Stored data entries
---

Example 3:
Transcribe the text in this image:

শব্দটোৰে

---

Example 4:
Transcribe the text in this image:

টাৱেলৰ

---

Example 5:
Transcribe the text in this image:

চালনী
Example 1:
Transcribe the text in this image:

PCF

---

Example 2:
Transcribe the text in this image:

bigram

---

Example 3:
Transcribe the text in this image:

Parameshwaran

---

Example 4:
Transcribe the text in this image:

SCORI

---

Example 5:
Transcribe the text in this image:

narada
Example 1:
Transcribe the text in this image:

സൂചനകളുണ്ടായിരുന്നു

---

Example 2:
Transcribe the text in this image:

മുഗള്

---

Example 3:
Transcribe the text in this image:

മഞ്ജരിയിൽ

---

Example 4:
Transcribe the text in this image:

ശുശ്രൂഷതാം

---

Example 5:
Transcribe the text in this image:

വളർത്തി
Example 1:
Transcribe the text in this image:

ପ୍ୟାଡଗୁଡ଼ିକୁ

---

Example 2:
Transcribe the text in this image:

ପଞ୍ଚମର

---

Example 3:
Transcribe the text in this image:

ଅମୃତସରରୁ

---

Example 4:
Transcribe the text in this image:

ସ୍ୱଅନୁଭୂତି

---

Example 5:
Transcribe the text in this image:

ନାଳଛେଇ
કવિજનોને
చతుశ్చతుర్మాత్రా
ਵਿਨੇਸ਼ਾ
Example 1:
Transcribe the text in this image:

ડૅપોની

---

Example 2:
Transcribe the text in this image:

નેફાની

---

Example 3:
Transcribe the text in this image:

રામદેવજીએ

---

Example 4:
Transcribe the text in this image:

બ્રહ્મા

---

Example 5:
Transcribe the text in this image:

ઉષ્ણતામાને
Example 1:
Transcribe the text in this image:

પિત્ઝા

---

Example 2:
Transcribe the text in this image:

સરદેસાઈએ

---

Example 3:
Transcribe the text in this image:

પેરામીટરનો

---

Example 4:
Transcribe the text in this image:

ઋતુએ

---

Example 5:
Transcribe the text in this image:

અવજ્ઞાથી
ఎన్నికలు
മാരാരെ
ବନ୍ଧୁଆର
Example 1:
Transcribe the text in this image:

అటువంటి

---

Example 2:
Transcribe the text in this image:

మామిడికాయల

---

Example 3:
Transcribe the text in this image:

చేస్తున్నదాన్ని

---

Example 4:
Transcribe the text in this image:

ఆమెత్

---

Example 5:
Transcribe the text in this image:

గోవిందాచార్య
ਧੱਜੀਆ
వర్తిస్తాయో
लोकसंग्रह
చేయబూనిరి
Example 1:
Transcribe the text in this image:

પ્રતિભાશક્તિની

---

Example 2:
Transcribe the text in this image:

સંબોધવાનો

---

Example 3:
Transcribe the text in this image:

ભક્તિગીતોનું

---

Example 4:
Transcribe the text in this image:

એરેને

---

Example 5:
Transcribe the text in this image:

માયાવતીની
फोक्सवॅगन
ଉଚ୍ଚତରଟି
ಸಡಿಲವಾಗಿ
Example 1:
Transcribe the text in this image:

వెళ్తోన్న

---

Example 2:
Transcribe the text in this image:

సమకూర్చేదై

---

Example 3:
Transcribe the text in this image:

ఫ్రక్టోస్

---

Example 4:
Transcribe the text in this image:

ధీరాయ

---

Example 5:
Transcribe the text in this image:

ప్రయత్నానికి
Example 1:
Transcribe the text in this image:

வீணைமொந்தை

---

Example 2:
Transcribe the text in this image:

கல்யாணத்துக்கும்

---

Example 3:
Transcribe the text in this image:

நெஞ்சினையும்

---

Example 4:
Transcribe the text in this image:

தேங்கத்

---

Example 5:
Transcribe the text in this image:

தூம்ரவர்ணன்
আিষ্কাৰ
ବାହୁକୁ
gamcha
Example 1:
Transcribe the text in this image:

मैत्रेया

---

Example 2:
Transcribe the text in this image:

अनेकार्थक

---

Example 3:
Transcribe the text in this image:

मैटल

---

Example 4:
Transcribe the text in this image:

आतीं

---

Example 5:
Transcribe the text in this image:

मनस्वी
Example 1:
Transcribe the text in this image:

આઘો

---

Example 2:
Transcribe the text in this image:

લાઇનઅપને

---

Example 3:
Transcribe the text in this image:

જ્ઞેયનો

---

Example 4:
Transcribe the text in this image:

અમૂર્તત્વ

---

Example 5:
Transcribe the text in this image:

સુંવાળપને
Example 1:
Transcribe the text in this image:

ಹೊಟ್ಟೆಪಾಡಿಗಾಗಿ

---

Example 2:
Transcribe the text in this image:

Exercise aim -
From the first line to the last, retype the data exactly.

Solution below -
---

Example 3:
Transcribe the text in this image:

শব্দটোৰে

---

Example 4:
Transcribe the text in this image:

টাৱেলৰ

---

Example 5:
Transcribe the text in this image:

চালনী
Example 1:
Transcribe the text in this image:

PCF

---

Example 2:
Transcribe the text in this image:

bigram

---

Example 3:
Transcribe the text in this image:

Parameshwaran

---

Example 4:
Transcribe the text in this image:

SCORI

---

Example 5:
Transcribe the text in this image:

narada
Example 1:
Transcribe the text in this image:

സൂചനകളുണ്ടായിരുന്നു

---

Example 2:
Transcribe the text in this image:

മുഗള്

---

Example 3:
Transcribe the text in this image:

മഞ്ജരിയിൽ

---

Example 4:
Transcribe the text in this image:

ശുശ്രൂഷതാം

---

Example 5:
Transcribe the text in this image:

വളർത്തി
Example 1:
Transcribe the text in this image:

ପ୍ୟାଡଗୁଡ଼ିକୁ

---

Example 2:
Transcribe the text in this image:

ପଞ୍ଚମର

---

Example 3:
Transcribe the text in this image:

ଅମୃତସରରୁ

---

Example 4:
Transcribe the text in this image:

ସ୍ୱଅନୁଭୂତି

---

Example 5:
Transcribe the text in this image:

ନାଳଛେଇ
કવિજનોને
చతుశ్చతుర్మాత్రా
ਵਿਨੇਸ਼ਾ
Example 1:
Transcribe the text in this image:

ડૅપોની

---

Example 2:
Transcribe the text in this image:

નેફાની

---

Example 3:
Transcribe the text in this image:

રામદેવજીએ

---

Example 4:
Transcribe the text in this image:

બ્રહ્મા

---

Example 5:
Transcribe the text in this image:

ઉષ્ણતામાને
Example 1:
Transcribe the text in this image:

પિત્ઝા

---

Example 2:
Transcribe the text in this image:

સરદેસાઈએ

---

Example 3:
Transcribe the text in this image:

પેરામીટરનો

---

Example 4:
Transcribe the text in this image:

ઋતુએ

---

Example 5:
Transcribe the text in this image:

અવજ્ઞાથી
ఎన్నికలు
മാരാരെ
ବନ୍ଧୁଆର
Example 1:
Transcribe the text in this image:

అటువంటి

---

Example 2:
Transcribe the text in this image:

మామిడికాయల

---

Example 3:
Transcribe the text in this image:

చేస్తున్నదాన్ని

---

Example 4:
Transcribe the text in this image:

ఆమెత్

---

Example 5:
Transcribe the text in this image:

గోవిందాచార్య
ਧੱਜੀਆ
వర్తిస్తాయో
लोकसंग्रह
చేయబూనిరి
Example 1:
Transcribe the text in this image:

પ્રતિભાશક્તિની

---

Example 2:
Transcribe the text in this image:

સંબોધવાનો

---

Example 3:
Transcribe the text in this image:

ભક્તિગીતોનું

---

Example 4:
Transcribe the text in this image:

એરેને

---

Example 5:
Transcribe the text in this image:

માયાવતીની
फोक्सवॅगन
ଉଚ୍ଚତରଟି
ಸಡಿಲವಾಗಿ
Example 1:
Transcribe the text in this image:

వెళ్తోన్న

---

Example 2:
Transcribe the text in this image:

సమకూర్చేదై

---

Example 3:
Transcribe the text in this image:

ఫ్రక్టోస్

---

Example 4:
Transcribe the text in this image:

ధీరాయ

---

Example 5:
Transcribe the text in this image:

ప్రయత్నానికి
Example 1:
Transcribe the text in this image:

வீணைமொந்தை

---

Example 2:
Transcribe the text in this image:

கல்யாணத்துக்கும்

---

Example 3:
Transcribe the text in this image:

நெஞ்சினையும்

---

Example 4:
Transcribe the text in this image:

தேங்கத்

---

Example 5:
Transcribe the text in this image:

தூம்ரவர்ணன்
আিষ্কাৰ
ବାହୁକୁ
gamcha
Example 1:
Transcribe the text in this image:

मैत्रेया

---

Example 2:
Transcribe the text in this image:

अनेकार्थक

---

Example 3:
Transcribe the text in this image:

मैटल

---

Example 4:
Transcribe the text in this image:

आतीं

---

Example 5:
Transcribe the text in this image:

मनस्वी
Example 1:
Transcribe the text in this image:

આઘો

---

Example 2:
Transcribe the text in this image:

લાઇનઅપને

---

Example 3:
Transcribe the text in this image:

જ્ઞેયનો

---

Example 4:
Transcribe the text in this image:

અમૂર્તત્વ

---

Example 5:
Transcribe the text in this image:

સુંવાળપને
Example 1:
Transcribe the text in this image:

ಹೊಟ್ಟೆಪಾಡಿಗಾಗಿ

---

Example 2:
Transcribe the text in this image:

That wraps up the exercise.